Is this reasoning really true? A quick search reveals the availability of higher-level data structures like trees, flexible arrays, hashtables, and the like, so it's not as if the linux kernel is lacking in data structures.
Linked lists have a few other advantages - simplicity and reference stability come to mind, but they might have other properties that makes them useful for kernel development beyond how easy they are to create.
Well, yes. The kernel _now_ has all kinds of data structures, but you can look at the documentation from 2006 and see the horror of even the simplest rbtrees back then: https://lwn.net/Articles/184495/
A simple generic hashtable was added only in 2013!
> Linked lists have a few other advantages - simplicity and reference stability come to mind, but they might have other properties that makes them useful for kernel development beyond how easy they are to create.
The main property is that it's easy to use from C. Think about growable vectors as an exercise.
> It's so popular because it's the only data structure that is easy to use in C.
I don't understand that statement. Linked lists are no easier or harder to use than other data structures. In all cases you have to implement it once and use it anywhere you want?
Maybe you meant that linked lists are the only structure that can be implemented entirely in macros, as the kernel likes to do? But even that wouldn't be true.

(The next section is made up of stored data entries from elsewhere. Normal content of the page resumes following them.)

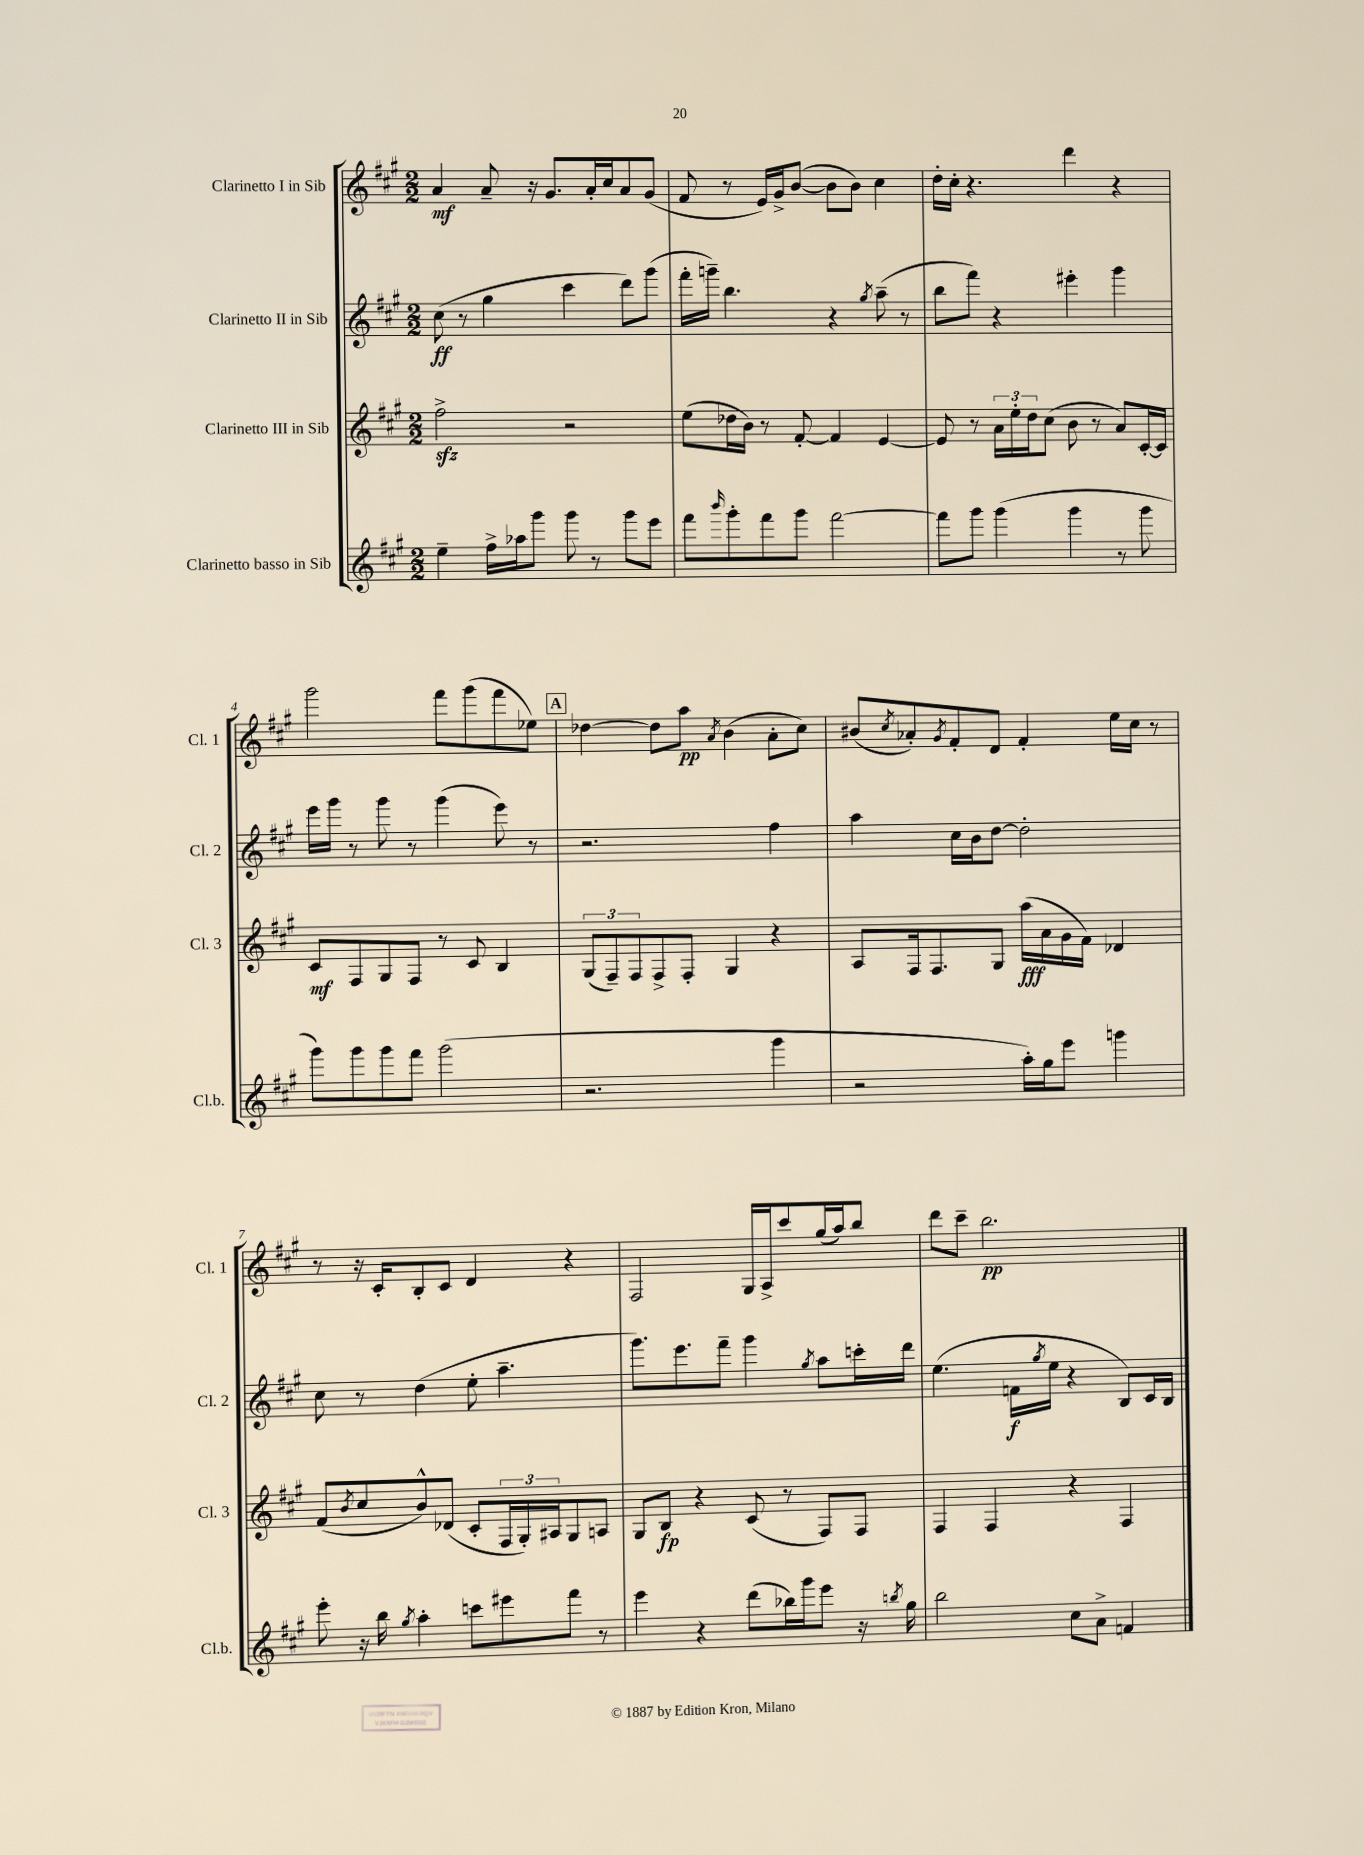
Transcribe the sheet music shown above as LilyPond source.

<<
\new StaffGroup <<
\new Staff = "s0" \with { instrumentName = "Clarinetto I in Sib" shortInstrumentName = "Cl. 1" } {
    \clef treble \key a \major \numericTimeSignature \time 2/2
    a'4\mf a'8-- r16 gis'8. a'16-. cis''16 a'8 gis'8( |
    fis'8 r8 e'16) gis'16-> b'8~( b'8 b'8) cis''4 |
    d''16-. cis''16-. r4. d'''4 r4 |
    gis'''2 fis'''8 gis'''8( fis'''8 ees''8) |
    \mark \markup { \box "A" } des''4~ des''8 a''8\pp \acciaccatura { a'8 } b'4( a'8-. cis''8) |
    bis'8( \acciaccatura { cis''8 } aes'8-.) \acciaccatura { gis'8 } fis'8-. d'8 fis'4-. e''16 cis''16 r8 |
    r8 r16 cis'16-. b8-. cis'8 d'4 r4 |
    fis2 gis16 a16-> cis'''8 gis''16( a''16) b''8 |
    d'''8 cis'''8-- b''2.\pp \bar "|." |
}
\new Staff = "s1" \with { instrumentName = "Clarinetto II in Sib" shortInstrumentName = "Cl. 2" } {
    \clef treble \key a \major \numericTimeSignature \time 2/2
    cis''8\ff( r8 gis''4 cis'''4 d'''8) gis'''8( |
    fis'''16-. g'''16--) b''4. r4 \acciaccatura { gis''8 } a''8--( r8 |
    b''8 fis'''8) r4 eis'''4-. gis'''4 |
    e'''16 gis'''16 r8 gis'''8 r8 gis'''4( e'''8) r8 |
    \mark \markup { \box "A" } r2. fis''4 |
    a''4 cis''16 b'16 d''8~ d''2-. |
    cis''8 r8 d''4( e''8-. a''4.-- |
    gis'''8.) e'''8. fis'''8-- gis'''4 \acciaccatura { gis''8 } a''8 c'''16-. d'''16 |
    e''4.( f'16\f \acciaccatura { gis''8 } e''16 r4 b8) cis'16 b16 \bar "|." |
}
\new Staff = "s2" \with { instrumentName = "Clarinetto III in Sib" shortInstrumentName = "Cl. 3" } {
    \clef treble \key a \major \numericTimeSignature \time 2/2
    fis''2->\sfz r2 |
    e''8( des''16 b'16) r8 fis'8~-. fis'4 e'4~ |
    e'8 r8 \tuplet 3/2 { a'16 e''16-. d''16 } cis''8( b'8 r8 a'8) cis'16~-. cis'16 |
    cis'8\mf fis8 gis8 fis8 r8 cis'8 b4 |
    \mark \markup { \box "A" } \tuplet 3/2 { gis8( fis8--) fis8 } fis8-> fis8-. gis4 r4 |
    a8 fis16 fis8. gis8 a''16\fff( a'16 gis'16 fis'16) des'4 |
    fis'8( \acciaccatura { b'8 } cis''8 b'8-^) des'8( cis'8-. \tuplet 3/2 { fis16 gis16-.) ais16 } gis8 a8 |
    gis8 b8\fp r4 cis'8( r8 fis8) fis8 |
    fis4 fis4 r4 fis4 \bar "|." |
}
\new Staff = "s3" \with { instrumentName = "Clarinetto basso in Sib" shortInstrumentName = "Cl.b." } {
    \clef treble \key a \major \numericTimeSignature \time 2/2
    e''4-- fis''16-> aes''16 gis'''8 gis'''8 r8 gis'''8 e'''8 |
    fis'''8 \grace { b'''16 } gis'''8-. fis'''8 gis'''8 fis'''2~ |
    fis'''8 gis'''8 gis'''4( gis'''4 r8 gis'''8 |
    gis'''8) gis'''8 gis'''8 fis'''8 gis'''2( |
    \mark \markup { \box "A" } r2. gis'''4 |
    r2 a''16-.) gis''16 e'''8 g'''4 |
    e'''8-. r16 b''16 \acciaccatura { gis''8 } a''4-. c'''8 eis'''8 fis'''8 r8 |
    e'''4 r4 d'''8( bes''16) gis'''16 e'''8 r16 \acciaccatura { b''8 } gis''16 |
    b''2 cis''8 a'8-> f'4 \bar "|." |
}
>>
>>
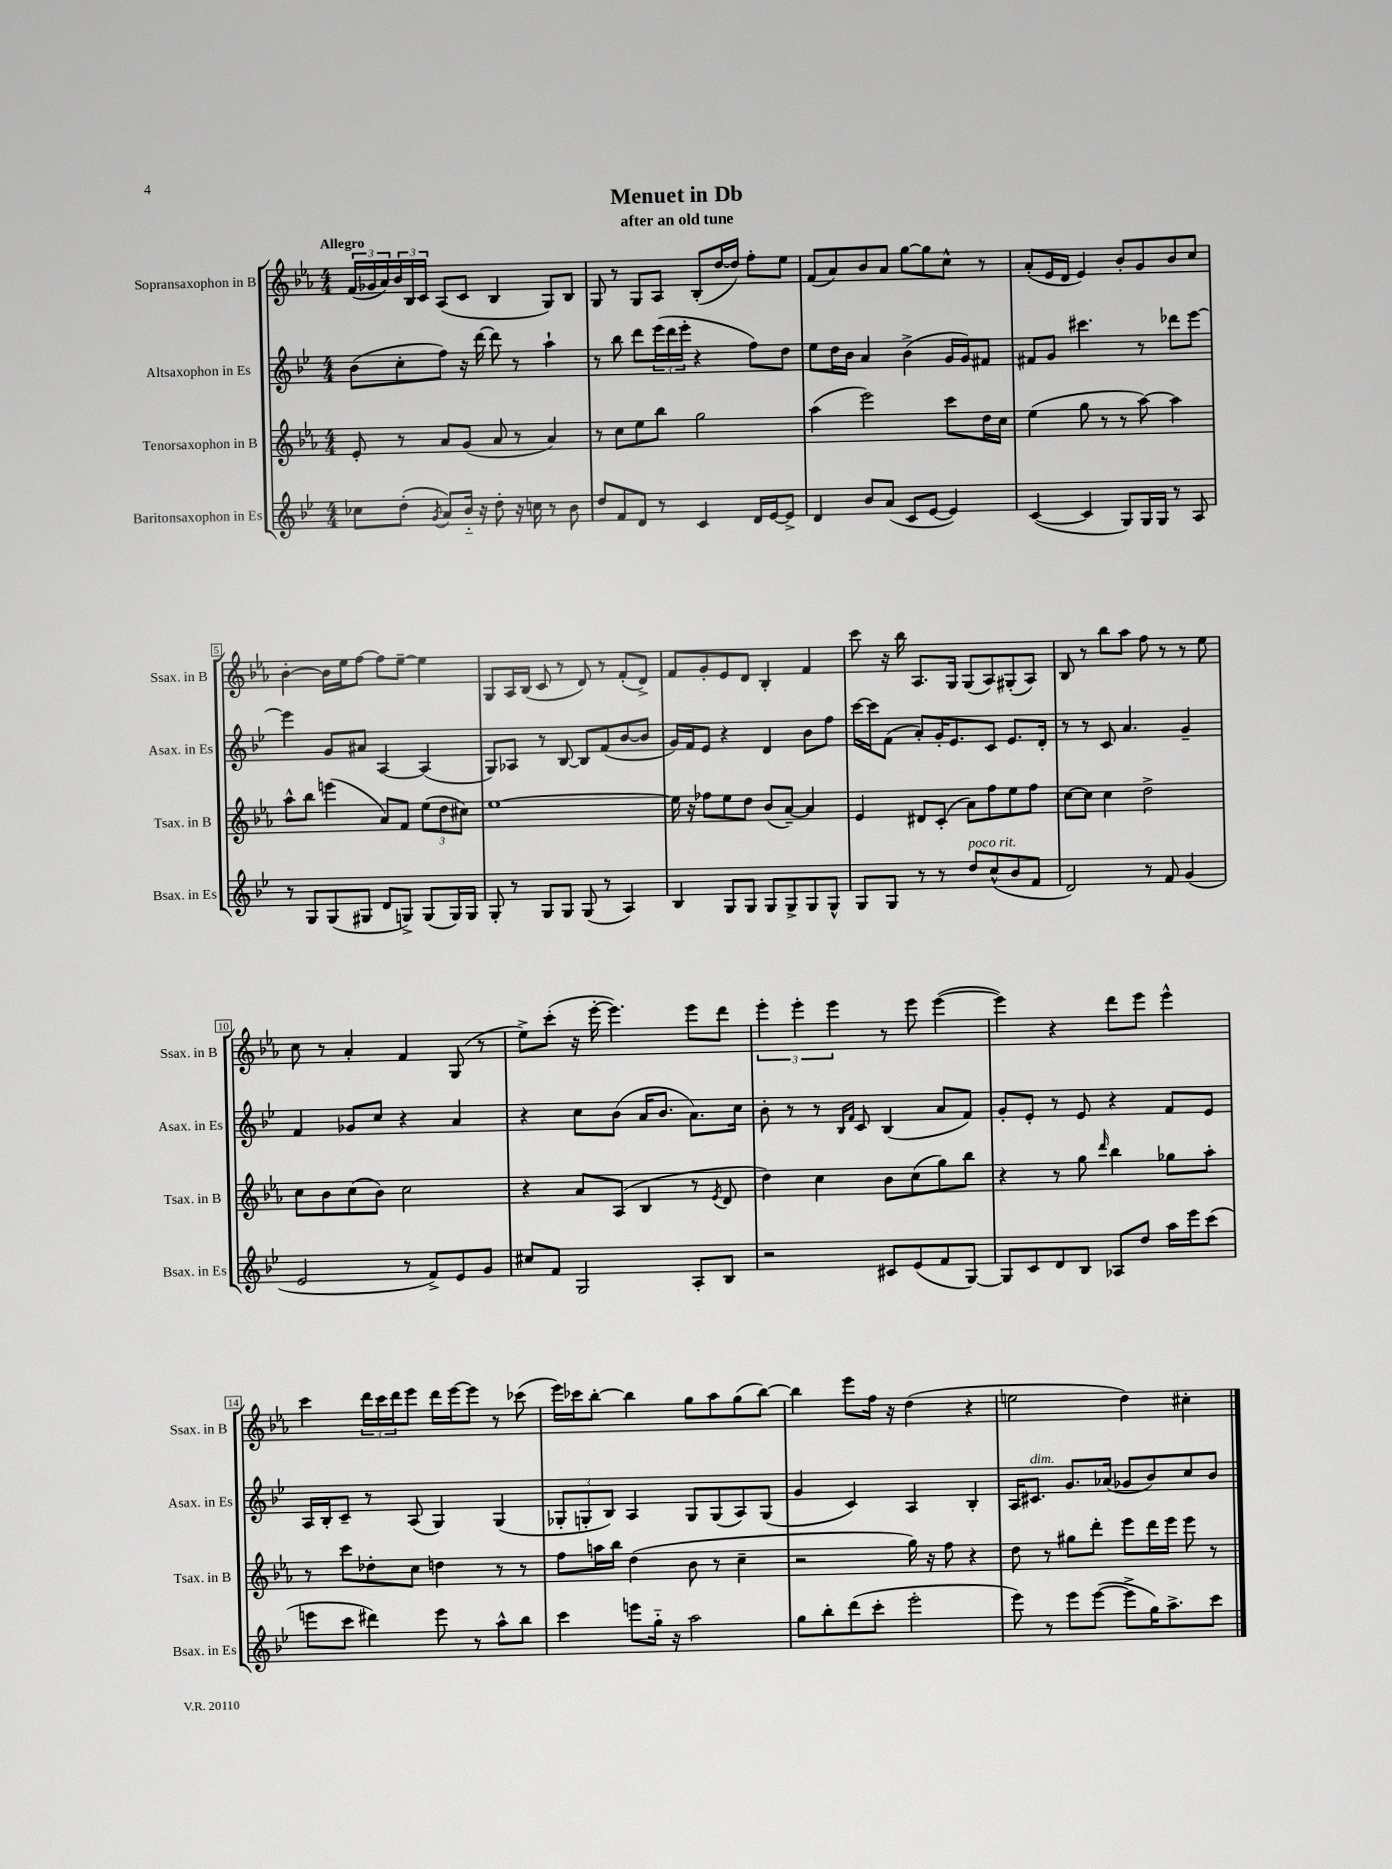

Think about a growable vector. Another basic structure that everyone uses in the userspace.
You can iterate through it fine, it's just an array after all. But then you want to add an element to it. At this point you need to handle reallocation. So you need to copy or move the elements from the old array. But this will break if the elements are not simple data structures.
So you need to have a copy function. There are copy constructors in C++, but not in C. So you need to reinvent them.
Many C++ libraries are unfortunately not ergonomic, because they are tainted by C culture.
We see this in the compiler frameworks that predated the C++ standard, and whose ideas lived on Java and .NET afterwards.
Too many C++ libraries are written for a C++ audience, when they could be just as ergonomic as in other high level languages, and being C++, there could be a two level approach, but unfortunately that isn't how it rolls.
The only thing btrfs took from ZFS was the featureset - COW, data checksumming, snapshots, multi device. ZFS was a much more conservative design, btrfs is based on COW b-trees (with significant downsides) and if you can put it in any lineage it would be Reiserfs.